# [Problem to solve]
Transcribe exactly the lines that fall between the one holding "etico e di finanza" and the one holding "Terms of Service", inclusive, from the entries below.

[Record excerpts — start]

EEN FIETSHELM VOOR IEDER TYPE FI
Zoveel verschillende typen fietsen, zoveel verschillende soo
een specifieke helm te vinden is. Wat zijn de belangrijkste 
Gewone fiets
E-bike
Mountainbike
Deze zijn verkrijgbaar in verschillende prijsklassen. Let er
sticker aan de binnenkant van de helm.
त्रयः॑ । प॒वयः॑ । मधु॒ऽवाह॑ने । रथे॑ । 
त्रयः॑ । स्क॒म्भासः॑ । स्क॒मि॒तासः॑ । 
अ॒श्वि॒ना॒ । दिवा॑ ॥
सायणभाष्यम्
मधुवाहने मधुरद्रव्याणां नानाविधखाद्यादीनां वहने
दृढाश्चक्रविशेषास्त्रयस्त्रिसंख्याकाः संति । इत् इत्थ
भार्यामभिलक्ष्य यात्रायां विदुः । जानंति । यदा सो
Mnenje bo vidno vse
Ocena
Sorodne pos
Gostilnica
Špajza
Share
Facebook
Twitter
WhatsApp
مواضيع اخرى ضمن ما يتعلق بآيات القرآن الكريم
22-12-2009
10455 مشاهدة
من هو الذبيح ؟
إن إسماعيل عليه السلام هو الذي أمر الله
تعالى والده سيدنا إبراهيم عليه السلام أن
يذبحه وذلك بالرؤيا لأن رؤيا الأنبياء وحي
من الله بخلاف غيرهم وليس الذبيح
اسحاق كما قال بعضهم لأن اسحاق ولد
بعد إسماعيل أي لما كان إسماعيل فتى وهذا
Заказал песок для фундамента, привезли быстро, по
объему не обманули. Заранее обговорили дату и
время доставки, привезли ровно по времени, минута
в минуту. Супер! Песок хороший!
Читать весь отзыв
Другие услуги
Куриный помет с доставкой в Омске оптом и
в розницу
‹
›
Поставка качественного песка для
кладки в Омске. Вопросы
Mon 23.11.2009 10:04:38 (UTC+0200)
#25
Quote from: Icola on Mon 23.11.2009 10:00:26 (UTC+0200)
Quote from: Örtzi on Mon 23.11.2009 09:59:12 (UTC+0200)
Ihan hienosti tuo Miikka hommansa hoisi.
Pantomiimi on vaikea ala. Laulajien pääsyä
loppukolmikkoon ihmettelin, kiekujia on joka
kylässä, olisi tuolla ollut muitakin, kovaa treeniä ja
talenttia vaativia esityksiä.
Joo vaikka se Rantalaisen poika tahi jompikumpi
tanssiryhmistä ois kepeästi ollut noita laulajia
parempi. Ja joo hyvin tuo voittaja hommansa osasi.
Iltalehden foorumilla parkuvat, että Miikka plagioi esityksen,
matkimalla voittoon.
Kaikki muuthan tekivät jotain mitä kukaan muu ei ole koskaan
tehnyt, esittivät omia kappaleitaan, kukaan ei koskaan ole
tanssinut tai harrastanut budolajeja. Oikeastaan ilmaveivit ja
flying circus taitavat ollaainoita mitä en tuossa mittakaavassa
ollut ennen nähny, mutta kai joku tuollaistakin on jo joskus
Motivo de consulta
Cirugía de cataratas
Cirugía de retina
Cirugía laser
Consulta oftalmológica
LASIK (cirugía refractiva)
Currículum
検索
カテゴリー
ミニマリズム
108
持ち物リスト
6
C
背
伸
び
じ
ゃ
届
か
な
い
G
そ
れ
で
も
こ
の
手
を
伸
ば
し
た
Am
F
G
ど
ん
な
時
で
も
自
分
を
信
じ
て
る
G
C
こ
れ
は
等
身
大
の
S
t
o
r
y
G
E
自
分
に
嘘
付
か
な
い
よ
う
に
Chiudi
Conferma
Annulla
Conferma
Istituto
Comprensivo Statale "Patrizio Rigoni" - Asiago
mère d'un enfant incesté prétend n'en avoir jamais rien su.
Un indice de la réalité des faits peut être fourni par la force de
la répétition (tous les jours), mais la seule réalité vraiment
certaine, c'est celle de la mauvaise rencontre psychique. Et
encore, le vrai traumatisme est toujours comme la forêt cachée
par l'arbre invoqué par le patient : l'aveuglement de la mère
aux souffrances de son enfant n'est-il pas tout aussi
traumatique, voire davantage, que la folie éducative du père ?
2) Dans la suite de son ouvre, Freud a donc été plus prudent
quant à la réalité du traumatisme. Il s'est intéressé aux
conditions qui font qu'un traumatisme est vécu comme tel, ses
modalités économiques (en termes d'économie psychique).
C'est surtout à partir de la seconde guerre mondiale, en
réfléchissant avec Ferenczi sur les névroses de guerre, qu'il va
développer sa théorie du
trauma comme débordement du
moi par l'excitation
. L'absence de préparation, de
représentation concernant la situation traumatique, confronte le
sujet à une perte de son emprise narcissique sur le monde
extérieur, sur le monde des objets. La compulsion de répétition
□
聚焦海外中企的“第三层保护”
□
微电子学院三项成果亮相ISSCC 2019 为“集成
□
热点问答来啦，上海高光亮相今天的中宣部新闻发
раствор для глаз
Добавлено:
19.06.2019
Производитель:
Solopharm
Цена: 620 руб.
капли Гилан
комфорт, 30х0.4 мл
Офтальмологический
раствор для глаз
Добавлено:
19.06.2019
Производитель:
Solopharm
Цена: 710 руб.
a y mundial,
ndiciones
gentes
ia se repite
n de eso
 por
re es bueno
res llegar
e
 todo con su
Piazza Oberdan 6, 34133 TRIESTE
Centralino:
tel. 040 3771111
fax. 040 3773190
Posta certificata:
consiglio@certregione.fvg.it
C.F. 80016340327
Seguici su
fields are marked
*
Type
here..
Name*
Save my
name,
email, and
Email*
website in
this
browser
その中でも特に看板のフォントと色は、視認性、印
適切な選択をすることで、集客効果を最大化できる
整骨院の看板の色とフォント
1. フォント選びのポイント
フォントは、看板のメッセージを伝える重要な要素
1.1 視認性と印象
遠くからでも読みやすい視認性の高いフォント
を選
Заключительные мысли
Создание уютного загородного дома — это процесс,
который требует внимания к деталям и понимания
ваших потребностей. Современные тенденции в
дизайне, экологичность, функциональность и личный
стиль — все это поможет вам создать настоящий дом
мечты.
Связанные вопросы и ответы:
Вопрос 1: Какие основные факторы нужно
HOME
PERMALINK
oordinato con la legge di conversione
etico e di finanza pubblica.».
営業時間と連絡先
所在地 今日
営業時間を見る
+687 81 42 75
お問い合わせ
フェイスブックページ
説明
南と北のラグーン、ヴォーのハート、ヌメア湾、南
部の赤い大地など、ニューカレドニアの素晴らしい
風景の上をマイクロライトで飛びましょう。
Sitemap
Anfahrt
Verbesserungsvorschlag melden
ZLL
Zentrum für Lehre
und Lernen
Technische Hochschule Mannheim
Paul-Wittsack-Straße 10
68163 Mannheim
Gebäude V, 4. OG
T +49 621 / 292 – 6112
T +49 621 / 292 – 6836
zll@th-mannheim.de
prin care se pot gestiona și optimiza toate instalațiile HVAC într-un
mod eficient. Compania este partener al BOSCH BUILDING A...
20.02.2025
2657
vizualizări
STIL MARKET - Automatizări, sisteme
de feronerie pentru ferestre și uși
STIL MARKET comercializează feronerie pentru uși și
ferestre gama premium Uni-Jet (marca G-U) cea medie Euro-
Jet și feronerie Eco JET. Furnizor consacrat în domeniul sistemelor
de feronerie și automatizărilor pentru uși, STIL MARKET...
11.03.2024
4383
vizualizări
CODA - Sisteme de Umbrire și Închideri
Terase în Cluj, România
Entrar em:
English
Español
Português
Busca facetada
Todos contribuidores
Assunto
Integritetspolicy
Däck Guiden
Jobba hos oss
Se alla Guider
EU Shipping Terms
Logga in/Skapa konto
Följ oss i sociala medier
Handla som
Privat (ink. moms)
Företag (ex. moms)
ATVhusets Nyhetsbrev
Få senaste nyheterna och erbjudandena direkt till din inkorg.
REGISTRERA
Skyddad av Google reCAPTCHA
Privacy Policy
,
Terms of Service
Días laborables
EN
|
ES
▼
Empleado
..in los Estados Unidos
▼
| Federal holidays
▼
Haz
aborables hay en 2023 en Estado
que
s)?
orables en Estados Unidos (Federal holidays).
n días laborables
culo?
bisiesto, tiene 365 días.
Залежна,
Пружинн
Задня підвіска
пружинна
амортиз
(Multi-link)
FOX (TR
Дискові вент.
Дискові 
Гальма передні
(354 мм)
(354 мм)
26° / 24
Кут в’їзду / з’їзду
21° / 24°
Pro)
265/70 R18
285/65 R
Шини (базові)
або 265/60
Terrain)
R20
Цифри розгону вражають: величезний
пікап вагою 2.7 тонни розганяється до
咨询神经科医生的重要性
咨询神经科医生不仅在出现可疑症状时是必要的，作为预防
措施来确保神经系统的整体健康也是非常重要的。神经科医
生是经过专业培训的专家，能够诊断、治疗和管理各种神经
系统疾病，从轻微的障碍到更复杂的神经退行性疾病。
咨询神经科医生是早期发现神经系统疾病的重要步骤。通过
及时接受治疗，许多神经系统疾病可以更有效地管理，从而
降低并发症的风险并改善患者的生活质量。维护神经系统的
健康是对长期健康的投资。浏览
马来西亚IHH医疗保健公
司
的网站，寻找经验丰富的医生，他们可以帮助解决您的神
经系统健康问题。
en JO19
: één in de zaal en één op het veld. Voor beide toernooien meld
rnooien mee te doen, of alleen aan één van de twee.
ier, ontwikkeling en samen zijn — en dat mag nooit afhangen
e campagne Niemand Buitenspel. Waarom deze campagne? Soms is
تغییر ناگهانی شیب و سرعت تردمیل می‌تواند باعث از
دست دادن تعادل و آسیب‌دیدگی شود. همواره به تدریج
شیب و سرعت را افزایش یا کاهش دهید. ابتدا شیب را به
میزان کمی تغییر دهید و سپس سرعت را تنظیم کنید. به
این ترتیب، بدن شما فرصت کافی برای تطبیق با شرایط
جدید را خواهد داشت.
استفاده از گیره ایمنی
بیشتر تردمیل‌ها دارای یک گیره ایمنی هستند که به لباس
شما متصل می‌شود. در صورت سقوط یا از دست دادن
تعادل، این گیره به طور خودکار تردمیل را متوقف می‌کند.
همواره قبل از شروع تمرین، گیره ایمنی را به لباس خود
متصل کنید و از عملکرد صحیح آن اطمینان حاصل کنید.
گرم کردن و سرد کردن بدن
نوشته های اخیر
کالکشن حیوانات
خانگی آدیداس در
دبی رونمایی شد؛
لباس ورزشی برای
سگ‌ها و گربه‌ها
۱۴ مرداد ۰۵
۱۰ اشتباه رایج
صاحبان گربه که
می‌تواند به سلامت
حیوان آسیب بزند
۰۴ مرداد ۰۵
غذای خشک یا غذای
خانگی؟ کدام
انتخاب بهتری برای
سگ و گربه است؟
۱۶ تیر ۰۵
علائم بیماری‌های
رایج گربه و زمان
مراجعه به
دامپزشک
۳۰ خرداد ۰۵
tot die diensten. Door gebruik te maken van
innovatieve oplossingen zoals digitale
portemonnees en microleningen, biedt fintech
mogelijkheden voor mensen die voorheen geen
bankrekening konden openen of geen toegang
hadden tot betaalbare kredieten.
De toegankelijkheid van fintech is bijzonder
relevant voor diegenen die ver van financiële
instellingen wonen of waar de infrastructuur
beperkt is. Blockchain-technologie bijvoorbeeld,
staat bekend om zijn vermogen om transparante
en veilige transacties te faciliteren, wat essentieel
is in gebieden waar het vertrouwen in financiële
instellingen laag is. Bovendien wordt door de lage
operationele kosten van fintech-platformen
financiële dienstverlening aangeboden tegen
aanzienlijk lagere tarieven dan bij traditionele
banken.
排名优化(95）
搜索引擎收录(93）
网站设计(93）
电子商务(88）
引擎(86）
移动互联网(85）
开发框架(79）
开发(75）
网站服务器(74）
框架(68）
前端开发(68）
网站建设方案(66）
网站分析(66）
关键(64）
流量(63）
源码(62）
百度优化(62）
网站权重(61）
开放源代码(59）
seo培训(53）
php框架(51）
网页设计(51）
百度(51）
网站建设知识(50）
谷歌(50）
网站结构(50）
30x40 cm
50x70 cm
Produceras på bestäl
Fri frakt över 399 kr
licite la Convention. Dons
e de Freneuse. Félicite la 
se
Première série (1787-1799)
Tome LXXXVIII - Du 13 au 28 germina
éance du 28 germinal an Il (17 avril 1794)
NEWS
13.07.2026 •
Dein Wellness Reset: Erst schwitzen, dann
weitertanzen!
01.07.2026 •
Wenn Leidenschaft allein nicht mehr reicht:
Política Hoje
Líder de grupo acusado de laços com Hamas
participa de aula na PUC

[Record excerpts — finish]

# [Exercise response]
etico e di finanza pubblica.».
営業時間と連絡先
所在地 今日
営業時間を見る
+687 81 42 75
お問い合わせ
フェイスブックページ
説明
南と北のラグーン、ヴォーのハート、ヌメア湾、南
部の赤い大地など、ニューカレドニアの素晴らしい
風景の上をマイクロライトで飛びましょう。
Sitemap
Anfahrt
Verbesserungsvorschlag melden
ZLL
Zentrum für Lehre
und Lernen
Technische Hochschule Mannheim
Paul-Wittsack-Straße 10
68163 Mannheim
Gebäude V, 4. OG
T +49 621 / 292 – 6112
T +49 621 / 292 – 6836
zll@th-mannheim.de
prin care se pot gestiona și optimiza toate instalațiile HVAC într-un
mod eficient. Compania este partener al BOSCH BUILDING A...
20.02.2025
2657
vizualizări
STIL MARKET - Automatizări, sisteme
de feronerie pentru ferestre și uși
STIL MARKET comercializează feronerie pentru uși și
ferestre gama premium Uni-Jet (marca G-U) cea medie Euro-
Jet și feronerie Eco JET. Furnizor consacrat în domeniul sistemelor
de feronerie și automatizărilor pentru uși, STIL MARKET...
11.03.2024
4383
vizualizări
CODA - Sisteme de Umbrire și Închideri
Terase în Cluj, România
Entrar em:
English
Español
Português
Busca facetada
Todos contribuidores
Assunto
Integritetspolicy
Däck Guiden
Jobba hos oss
Se alla Guider
EU Shipping Terms
Logga in/Skapa konto
Följ oss i sociala medier
Handla som
Privat (ink. moms)
Företag (ex. moms)
ATVhusets Nyhetsbrev
Få senaste nyheterna och erbjudandena direkt till din inkorg.
REGISTRERA
Skyddad av Google reCAPTCHA
Privacy Policy
,
Terms of Service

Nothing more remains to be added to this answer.